Making Facts & Reports collecting optional

Idea from task #28825:

Storing lots of fact and/or report data can quickly go out of control and our research shows that not everyone uses these Foreman features. We would like to make fact and report data storing in Foreman database opt-in via Administer setting. For new installations this will be turned off.

After implementing it in PR #7475, discussion started about why the facts and reports collecting should (not) be enabled or disabled by default.

  • :white_check_mark: Enabled by default
  • :x: Disabled by default
  • :ballot_box_with_check: (original idea from the feature task) Enabled if user already collected some facts / reports OR Disabled when there are no facts / reports in the database.
0 voters

So my question is what community thinks about it and how we should implement it?

Let me explain, we have experienced several customers of Red Hat Satellite who had issues with performance of PostgreSQL and whole deployment because huge logs and fact_values tables. Thing it, they haven’t used facts or reports at all. While refactoring this is on our radar, we would like to ship a sane default to prevent this from happening.

The change introduces a clear message on the empty facts and reports pages so for users it’s obvious what to do. Also, this will not affect existing installations.

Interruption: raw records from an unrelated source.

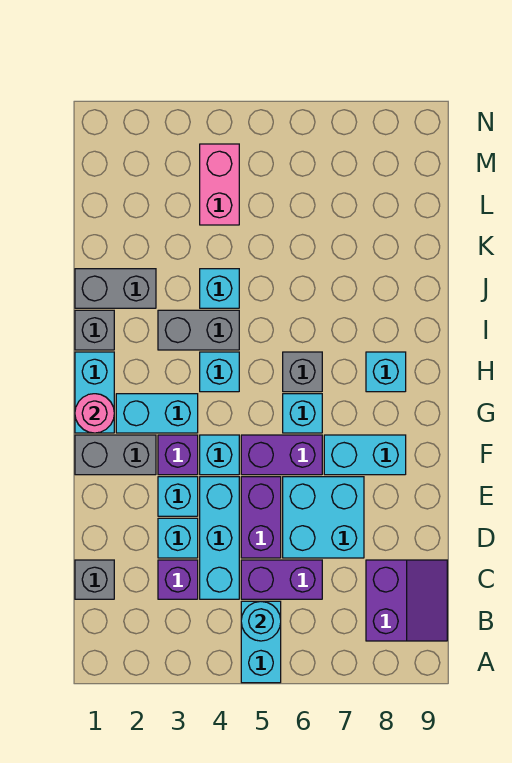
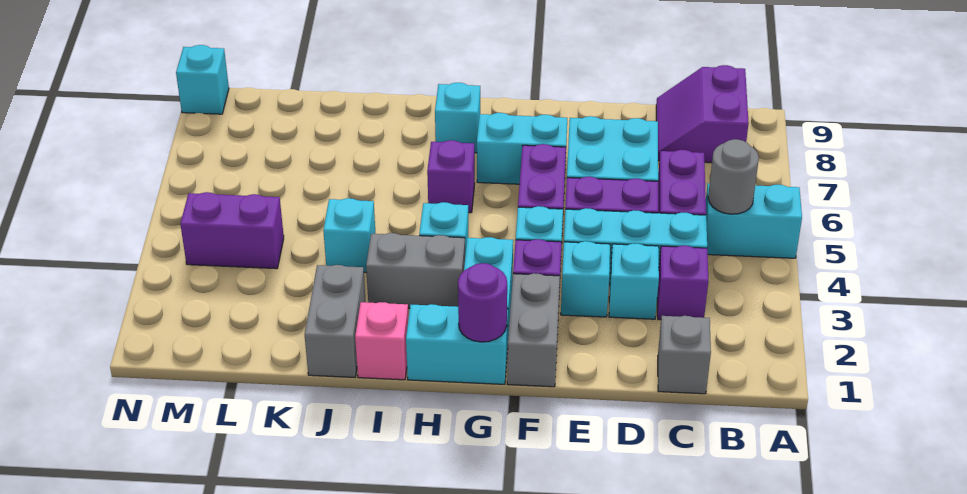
cyan round brick B5 level 2 -> grey round brick B5 level 2
purple slope B8:C9 level 1 top 8 -> purple slope B8:C9 level 1 top B
cyan brick F7:F8 level 1 -> cyan brick F7:G7 level 1
pink round brick G1 level 2 -> purple round brick G1 level 2
cyan brick G6 level 1 -> cyan brick N9 level 1
grey brick H6 level 1 -> purple brick H6 level 1
grey brick I1 level 1 -> pink brick I1 level 1
grey brick I3:I4 level 1 -> grey brick H3:I3 level 1
pink brick L4:M4 level 1 -> purple brick L4:M4 level 1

I’ll reply later with a more detailed response, but for now I’ve converted the options into a poll.

In a Foreman scenario I think configmanagement is a big part so I think this is an expected feature so it should be enabled. In a Katello scenario I can see environments where it is mostly used for content management especially staging the content, so I see a use for disabling it, but having different defaults seems bad, so I voted for enabled by default.

I think the entire design needs to go back to the drawing board and declare what it’s trying to achieve.

The current implementation breaks all configuration management. This is currently the default deployment meaning users will get their logs spammed with error messages. This scares away new users and overall doesn’t make sense.

I also wonder if this doesn’t break basically all use cases. subscription-manager also uploads facts. Possibly via a different endpoint, but you’ll still end up with data in your database. Now you just can’t see it anymore until you toggle some setting to on.

IMHO this is Satellite’s problem. It makes it mandatory to install Puppet meaning those facts are uploaded, even if on a technical level it’s possible to disable it. If you don’t want reports and facts, don’t upload them in the first place; don’t configure all uploaders while breaking the receiver.

A better solution might be to actually figure out how make the facts perform much better with some database redesign etc.

I already did that research, it’s been reported here on this forums. It’s just matter of priorities, Foreman is a huge codebase and it’s just handful of us working on it. But in short:

Reports should be stored as text, not as individual lines associated via single join table. Much faster updates and less space for data and indices, slightly slower searching through reports (tablescan in the worst case).

Facts should be stored also as JSON (text), only some key facts should be broken into key-value store. Those which need to be searchable. This is how Puppetmaster appears to store them (they call them volatile and stable facts IIRC).

I was the one initiating this patch when we were dealing with customer case, but I have to say at this moment that I am not sure about it. Ewoud raised good concerns about them, generally speaking we want to have less settings and I haven’t considered subscription-manager and also the fact we now parse puppet/rhsm facts creating some extra host attributes like uptime or cpu/core count and memory showing these in the UI and CLI. Also, when I initiated this months ago, I was not aware that new group led by @tbrisker will be created to figure out how to make puppet optional.

All and all, I know this might sound weird but, I am against the patch to be merged upstream. We should really priorize how facts and reports are stored in the DB.